SET OF TASKS:
1/ Decide whether each statement agrees with the xCAT setup text. Answer yes or no for each, and quote the words from the text that settle it.
(a) createrepo has to be installed on SLES.
(b) When xCAT was installed, makenetworks added an entry to the networks table for each network the management node is on.
(c) Setting the disable attribute makes xCAT ignore a table entry.
2/ Write the next part of the xCAT setup text, continuing from its final sentence.

EXTRACTED TEXT:
Create fedora.repo with contents:

[fedora]
name=Fedora $releasever - $basearch
baseurl=file:///install/fedora8/x86_64
enabled=1
  • Install createrepo (not needed on SLES):

    yum install createrepo

  • Run createrepo

    cd /install/fedora8/x86_64
    createrepo .

Create SLES repository

On SLES, copy the SLES ISO images to the Management Node.

mkdir /iso
copy SLES11-DVD-ppc-GM-DVD1.iso to /iso/
mkdir /iso/1
cd /iso
mount -o loop SLES11-DVD-ppc-GM-DVD1.iso 1
zypper ar [../../iso/1 file:///iso/1] sles11

Set Up Services on the Management Node

Set Up networks Table

All networks in the cluster must be defined in the networks table. When xCAT was installed, it ran makenetworks, which created an entry in this table for each of the networks the management node is on. Now is the time to add or update any other networks needed to the networks table. Use either the tabedit or the chtab command.

  1. netname,net,mask,mgtifname,gateway,dhcpserver,tftpserver,nameservers,dynamicrange,nodehostname,comments,disable

"mnet","9.114.47.224","255.255.255.224","eth0",,,"9.114.47.250","9.114.47.250,9.114.8.1",,,,

,"192.168.122.0","255.255.255.0","virbr0",,,"192.168.122.1","9.114.47.250,9.114.8.1",,,,

If you want to use hardware discovery later, a dynamic range is required to be defined in the networks table, for example, to add a dynamic range for dhcp to eth0 network (mnet) :

chtab netname=mnet networks.dynamicrange=9.114.47.233-9.114.47.234

tabdump networks

  1. netname,net,mask,mgtifname,gateway,dhcpserver,tftpserver,nameservers,dynamicrange,nodehostname,comments,disable

"mnet","9.114.47.224","255.255.255.224","eth0",,"9.114.47.250","9.114.47.250","9.114.47.250","9.114.47.233-9.114.47.234",,,

"virb","192.168.122.0","255.255.255.0","virbr0",,,"192.168.122.1","9.114.8.1,9.114.8.2",,,,

You can have xCAT ignore any table entry by setting the disable attribute. For example, if you have a public network defined, and you want to disable the entry for the public network (connected to the outside world):

chtab net=9.114.88.160 networks.netname=public networks.disable=1

Set the domain name in the site table:

chtab key=domain site.value=cluster.net # domain part of the node hostnames

Set Up DHCP

The dynamic ranges for the networks were set up already in section 3.1 Set Up networks Table . Now you should define the dhcp interfaces in site table if you want to limit which NICs dhcpd will listen on. We use this weird value because our MN uses eth4 to communicate with the service nodes, and the service nodes use eth1 to communicate with the compute nodes.

DATASET EXCERPT:
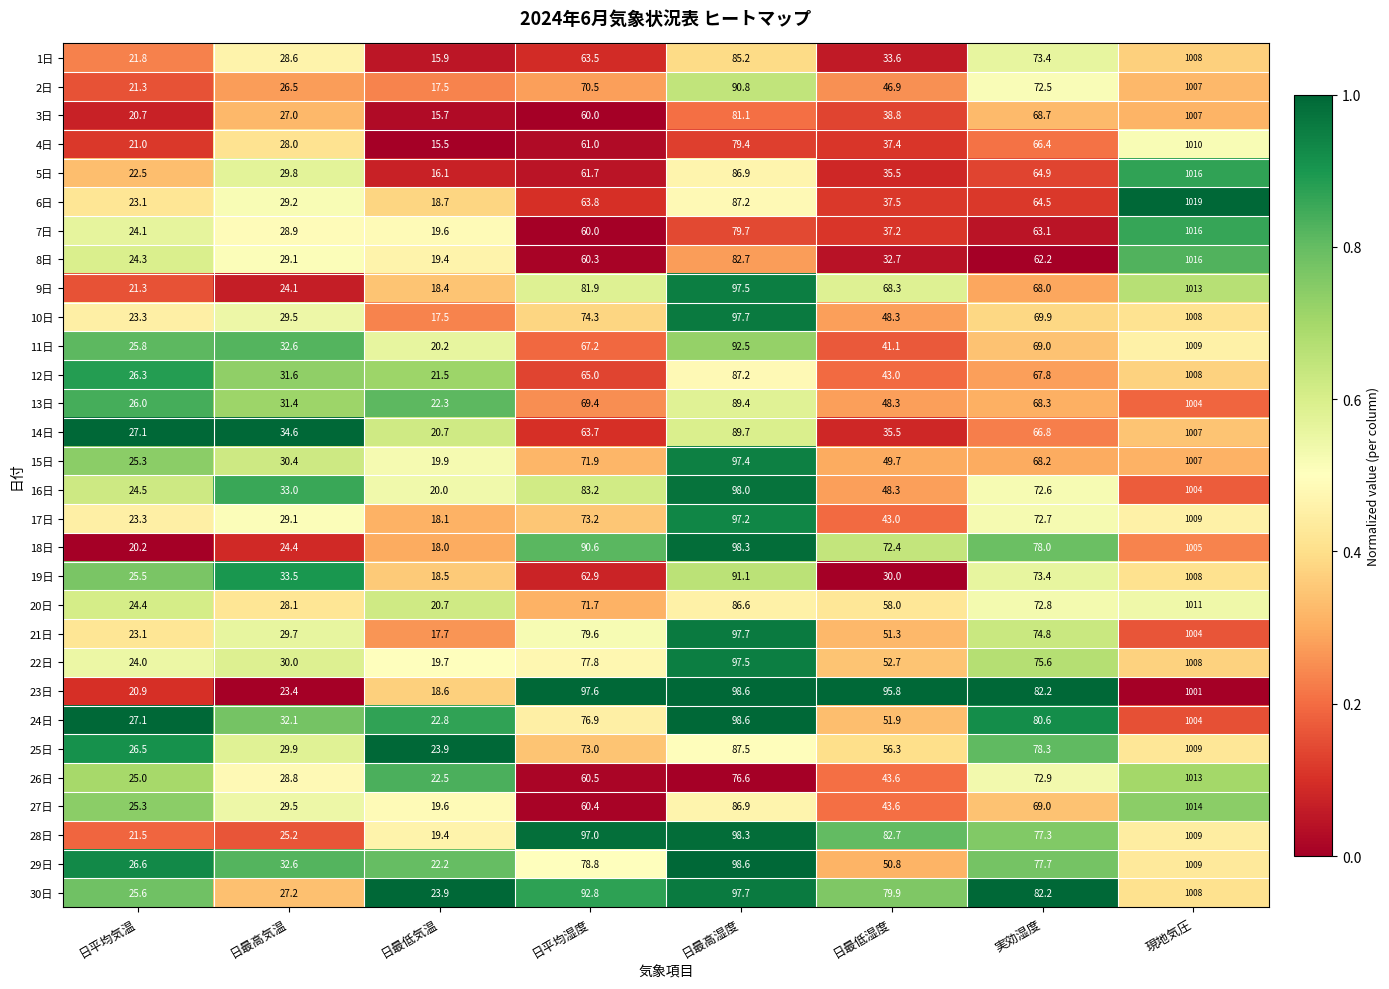

Which series changed the most between 日平均気温 and 日最低湿度?

23日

OUTPUTS BY TASK:
1/
(a) No: "Install createrepo (not needed on SLES)"
(b) Yes: "When xCAT was installed, it ran makenetworks, which created an entry in this table for each of the networks the management node is on."
(c) Yes: "You can have xCAT ignore any table entry by setting the disable attribute."

2/
The interface is

chtab key=dhcpinterfaces site.value='<node or nodegroup>|nic;<node or nodegroup>|nic;...>

For example: if you set dhcpinterfaces as in the example, only eth1 will be setup for the management node. Note only xcatmn , the management node is not defined in the database; all other entries should be defined nodes or nodegroups.

chtab key=dhcpinterfaces site.value='xcatmn|eth1'

tabdump -d site will give more information on the dhcpinterfaces attribute.

Add the relevant networks to DHCP:

makedhcp -n

Restart DHCP:

service dhcpd restart

Set Up NTP

To enable the NTP services on the cluster, first configure NTP on the management node and start ntpd.

Next set the ntpservers attribute in the site table. Whatever time servers are listed in this attribute will be used by all the nodes that boot directly from the management node.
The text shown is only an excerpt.